▶ _WHAT THE TASK ASKS_: In the copy, include exactly the lines from the one with "index pip: (237, 177)" through the end of the data and no others, both ends kept, with every picture left out.

▶ _Saved entries_:
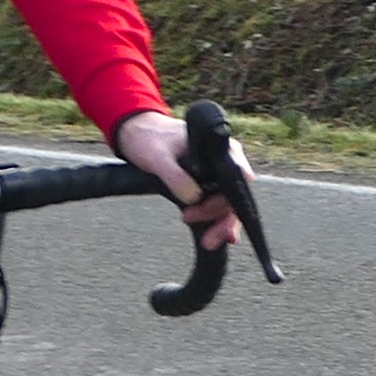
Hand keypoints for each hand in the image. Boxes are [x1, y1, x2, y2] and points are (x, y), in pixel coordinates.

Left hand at [112, 107, 242, 251]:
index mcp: (220, 148)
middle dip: (219, 216)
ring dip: (219, 223)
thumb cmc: (150, 138)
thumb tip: (194, 198)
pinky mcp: (206, 184)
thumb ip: (175, 176)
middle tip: (194, 225)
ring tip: (208, 241)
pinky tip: (215, 236)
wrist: (139, 134)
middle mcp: (225, 161)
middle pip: (233, 195)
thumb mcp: (158, 157)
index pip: (237, 177)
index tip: (213, 213)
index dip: (230, 199)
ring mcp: (216, 174)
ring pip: (227, 204)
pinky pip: (217, 205)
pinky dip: (216, 221)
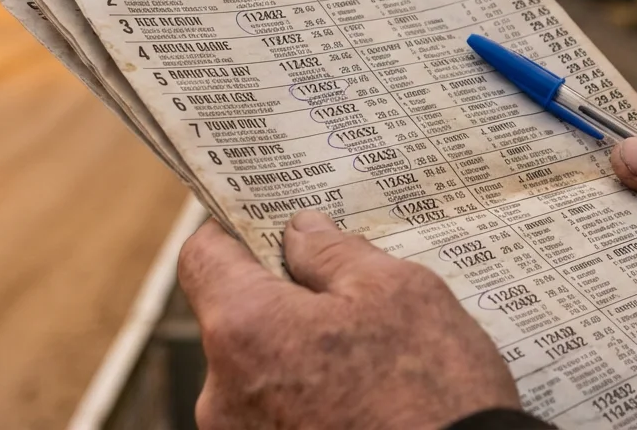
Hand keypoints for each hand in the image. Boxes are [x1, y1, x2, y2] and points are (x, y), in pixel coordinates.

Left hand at [178, 210, 520, 429]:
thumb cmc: (433, 393)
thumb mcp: (398, 292)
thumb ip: (335, 253)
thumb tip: (301, 233)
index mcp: (244, 329)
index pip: (203, 256)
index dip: (235, 230)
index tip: (272, 224)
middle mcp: (223, 394)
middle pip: (236, 317)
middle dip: (284, 298)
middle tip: (347, 290)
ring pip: (260, 370)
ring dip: (301, 352)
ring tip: (370, 354)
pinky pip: (277, 413)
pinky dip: (310, 398)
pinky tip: (366, 397)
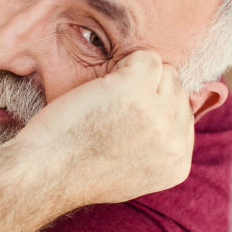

▶ _WRITTEN SOLUTION_:
index pip: (237, 177)
index tip: (213, 213)
index dip: (230, 199)
ring mcp: (216, 174)
ring pip: (227, 204)
pinky pip: (217, 205)
pinky dip: (216, 221)
Hand keypoints for each hand in the image. Boxes are [x1, y1, x2, y2] and points are (x, y), in pixel coordinates.

Left hand at [178, 210, 520, 429]:
thumb cmc: (433, 393)
thumb mcp: (398, 292)
thumb ip: (335, 253)
thumb tip: (301, 233)
index mcp: (244, 329)
index pip: (203, 256)
index dip: (235, 230)
index tip: (272, 224)
middle mcp: (223, 394)
middle pip: (236, 317)
middle dip: (284, 298)
middle tip: (347, 290)
ring pip: (260, 370)
ring dip: (301, 352)
ring tip: (370, 354)
pinky pip: (277, 413)
pinky dip: (310, 398)
pinky tip: (366, 397)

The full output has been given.